What needs to be done: Below are some entries. Repeat exactly the lines from the one with "left eye: (257, 372)" through the one with "right eye: (411, 375)", and only those.

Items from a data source
========

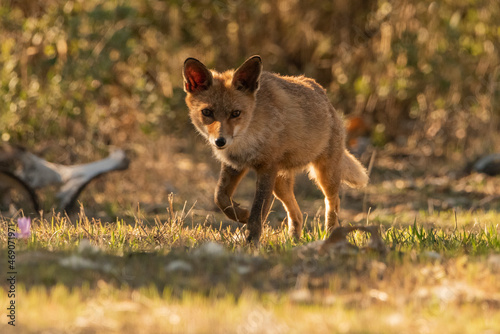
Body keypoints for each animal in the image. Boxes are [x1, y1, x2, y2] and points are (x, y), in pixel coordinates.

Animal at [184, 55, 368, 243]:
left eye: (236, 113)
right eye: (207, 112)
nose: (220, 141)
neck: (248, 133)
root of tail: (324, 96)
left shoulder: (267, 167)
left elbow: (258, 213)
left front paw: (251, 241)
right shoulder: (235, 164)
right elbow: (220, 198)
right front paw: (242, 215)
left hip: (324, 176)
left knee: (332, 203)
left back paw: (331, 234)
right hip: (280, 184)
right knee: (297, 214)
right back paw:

========

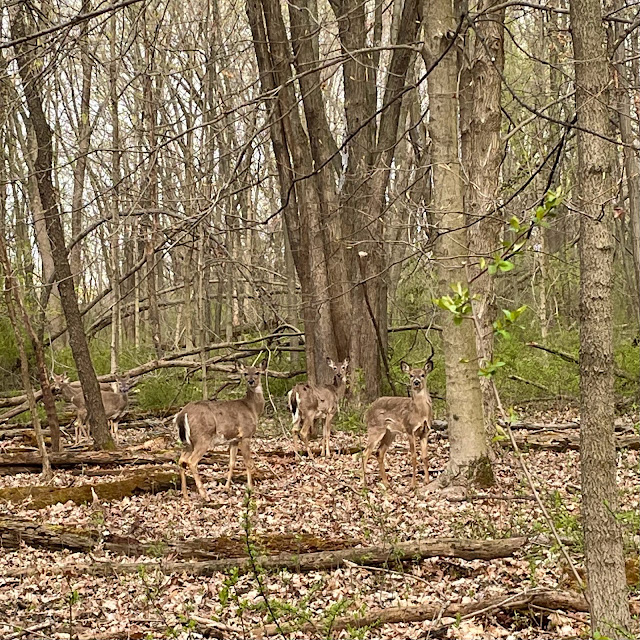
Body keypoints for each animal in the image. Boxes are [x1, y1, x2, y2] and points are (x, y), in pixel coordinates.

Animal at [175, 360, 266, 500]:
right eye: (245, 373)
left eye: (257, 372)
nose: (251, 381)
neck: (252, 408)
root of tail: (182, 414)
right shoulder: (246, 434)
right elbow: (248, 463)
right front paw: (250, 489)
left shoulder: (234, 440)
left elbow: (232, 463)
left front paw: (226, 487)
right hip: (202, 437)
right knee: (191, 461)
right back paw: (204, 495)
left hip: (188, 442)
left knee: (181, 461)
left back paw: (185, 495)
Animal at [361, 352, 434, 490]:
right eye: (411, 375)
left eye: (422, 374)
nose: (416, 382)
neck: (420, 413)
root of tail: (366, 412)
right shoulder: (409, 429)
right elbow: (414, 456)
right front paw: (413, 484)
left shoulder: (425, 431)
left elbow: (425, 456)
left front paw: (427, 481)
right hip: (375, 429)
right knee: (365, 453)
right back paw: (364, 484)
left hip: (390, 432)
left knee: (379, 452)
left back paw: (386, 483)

========

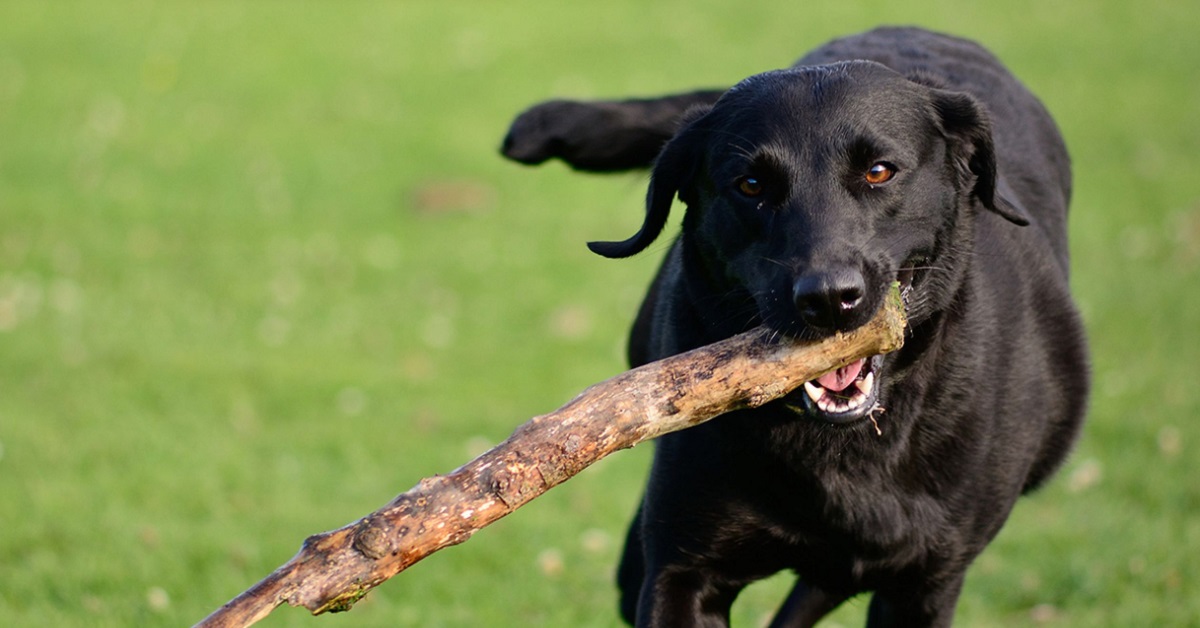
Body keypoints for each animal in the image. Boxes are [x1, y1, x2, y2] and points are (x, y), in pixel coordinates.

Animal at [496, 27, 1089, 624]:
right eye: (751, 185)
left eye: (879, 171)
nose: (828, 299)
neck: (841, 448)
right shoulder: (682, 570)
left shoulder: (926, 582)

========

The completed task:
left eye: (257, 372)
nose: (251, 381)
neck: (252, 408)
root of tail: (182, 414)
right shoulder: (246, 434)
right elbow: (248, 463)
right front paw: (250, 489)
left shoulder: (234, 440)
left elbow: (232, 463)
left front paw: (226, 487)
right hip: (202, 437)
right knee: (191, 461)
right back paw: (204, 495)
left hip: (188, 442)
left knee: (181, 461)
left back paw: (185, 495)
Animal at [361, 352, 434, 490]:
right eye: (411, 375)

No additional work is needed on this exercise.